Repeat the entire biographical entry on Henry J. Spooner word for word.

Excerpted passage:
* * *

Member of the Rhode Island House of Representatives
- In office 1875-1881

Personal details
- Born: August 6, 1839 Providence, Rhode Island, U.S.
- Died: February 9, 1918 (aged 78) Providence, Rhode Island, U.S.
- Resting place: Swan Point Cemetery
- Party: Republican
- Alma mater: Brown University

Military service
- Allegiance: United States Union
- Branch/service: United States Army Union Army
- Years of service: 1862 – 1865
- Rank: Second Lieutenant
- Unit: 4th Rhode Island Infantry
- Battles/wars: American Civil War

= Henry J. Spooner =

American politician

Henry Joshua Spooner (August 6, 1839 - February 9, 1918) was a United States representative from Rhode Island.

==Early life==
Born in Providence, Rhode Island, Spooner attended the common schools and graduated from Brown University in 1860. During his undergraduate career Spooner became a member of Theta Delta Chi. After graduation, he studied law.

==Civil War service==
Spooner entered the Union Army in 1862 as second lieutenant in the 4th Rhode Island Infantry Regiment. He later served as the regiment's adjutant with the rank of first lieutenant. He served in the Army of the Potomac and the Army of the James, mostly in the XVIII Corps. Later, he was elected a companion of the Massachusetts Commandery of the Military Order of the Loyal Legion of the United States.

==Law career==
After the end of the Civil War, Spooner was admitted to the bar in 1865 and commenced practice in Providence. In 1847, Spooner joined future Providence mayor Augustus S. Miller in partnership in a law firm, which later included Arthur J. Brown.

==Political career==
He became the commander of the department of Rhode Island, Grand Army of the Republic, in 1877, before joining the political ranks as member of the Rhode Island House of Representatives from 1875 to 1881. During his career in the state house, Spooner served as speaker 1879–1881.

* * *

(Transcribed page contents)
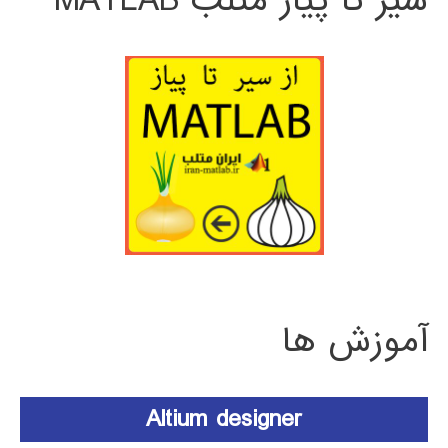
سیر تا پیاز متلب MATLAB
آموزش ها
Altium designer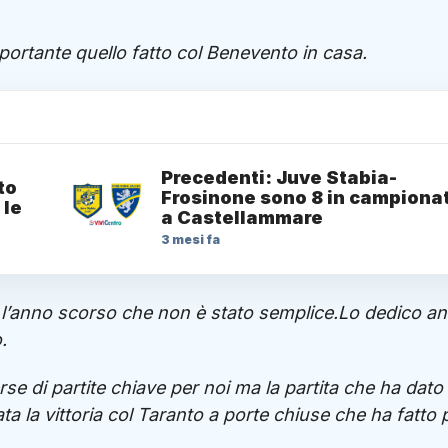
mportante quello fatto col Benevento in casa.
Precedenti: Juve Stabia-
to
Frosinone sono 8 in campiona
 le
a Castellammare
3 mesi fa
o l’anno scorso che non è stato semplice.Lo dedico a
.
rse di partite chiave per noi ma la partita che ha dato 
ta la vittoria col Taranto a porte chiuse che ha fatto 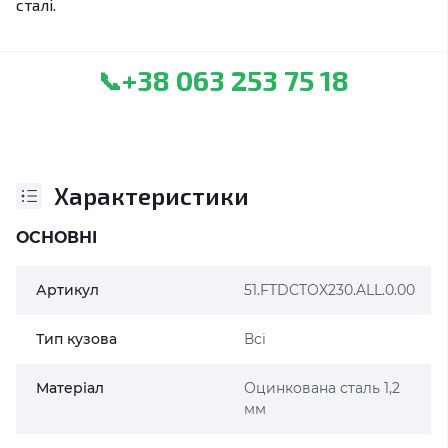
сталі.
+38 063 253 75 18
📞
Характеристики
ОСНОВНІ
Артикул
51.FTDCTOX230.ALL.0.00
Тип кузова
Всі
Матеріал
Оцинкована сталь 1,2
мм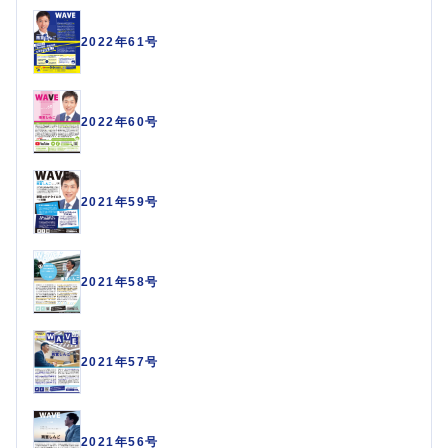
2022年61号
2022年60号
2021年59号
2021年58号
2021年57号
2021年56号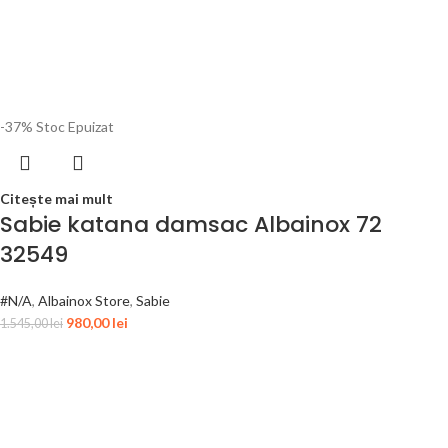
-37%
Stoc Epuizat
Citește mai mult
Sabie katana damsac Albainox 72
32549
#N/A
,
Albainox Store
,
Sabie
980,00
lei
1.545,00
lei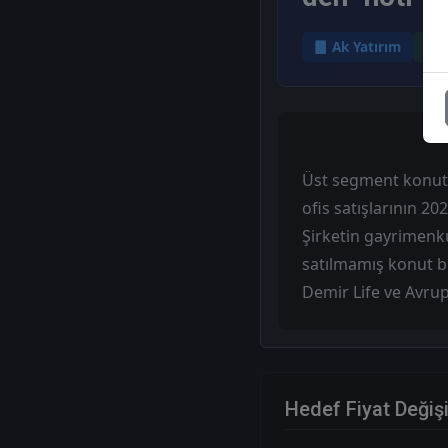
Ak Yatırım
Üst segment konut p
ofis satışlarının 2
Şirketin gayrimenku
satılmamış konut bu
Demir Life ve Avrup
Hedef Fiyat Değiş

* * *

Solution for this problem:
Member of the Rhode Island House of Representatives
- In office 1875-1881

Personal details
- Born: August 6, 1839 Providence, Rhode Island, U.S.
- Died: February 9, 1918 (aged 78) Providence, Rhode Island, U.S.
- Resting place: Swan Point Cemetery
- Party: Republican
- Alma mater: Brown University

Military service
- Allegiance: United States Union
- Branch/service: United States Army Union Army
- Years of service: 1862 – 1865
- Rank: Second Lieutenant
- Unit: 4th Rhode Island Infantry
- Battles/wars: American Civil War

= Henry J. Spooner =

American politician

Henry Joshua Spooner (August 6, 1839 - February 9, 1918) was a United States representative from Rhode Island.

==Early life==
Born in Providence, Rhode Island, Spooner attended the common schools and graduated from Brown University in 1860. During his undergraduate career Spooner became a member of Theta Delta Chi. After graduation, he studied law.

==Civil War service==
Spooner entered the Union Army in 1862 as second lieutenant in the 4th Rhode Island Infantry Regiment. He later served as the regiment's adjutant with the rank of first lieutenant. He served in the Army of the Potomac and the Army of the James, mostly in the XVIII Corps. Later, he was elected a companion of the Massachusetts Commandery of the Military Order of the Loyal Legion of the United States.

==Law career==
After the end of the Civil War, Spooner was admitted to the bar in 1865 and commenced practice in Providence. In 1847, Spooner joined future Providence mayor Augustus S. Miller in partnership in a law firm, which later included Arthur J. Brown.

==Political career==
He became the commander of the department of Rhode Island, Grand Army of the Republic, in 1877, before joining the political ranks as member of the Rhode Island House of Representatives from 1875 to 1881. During his career in the state house, Spooner served as speaker 1879–1881.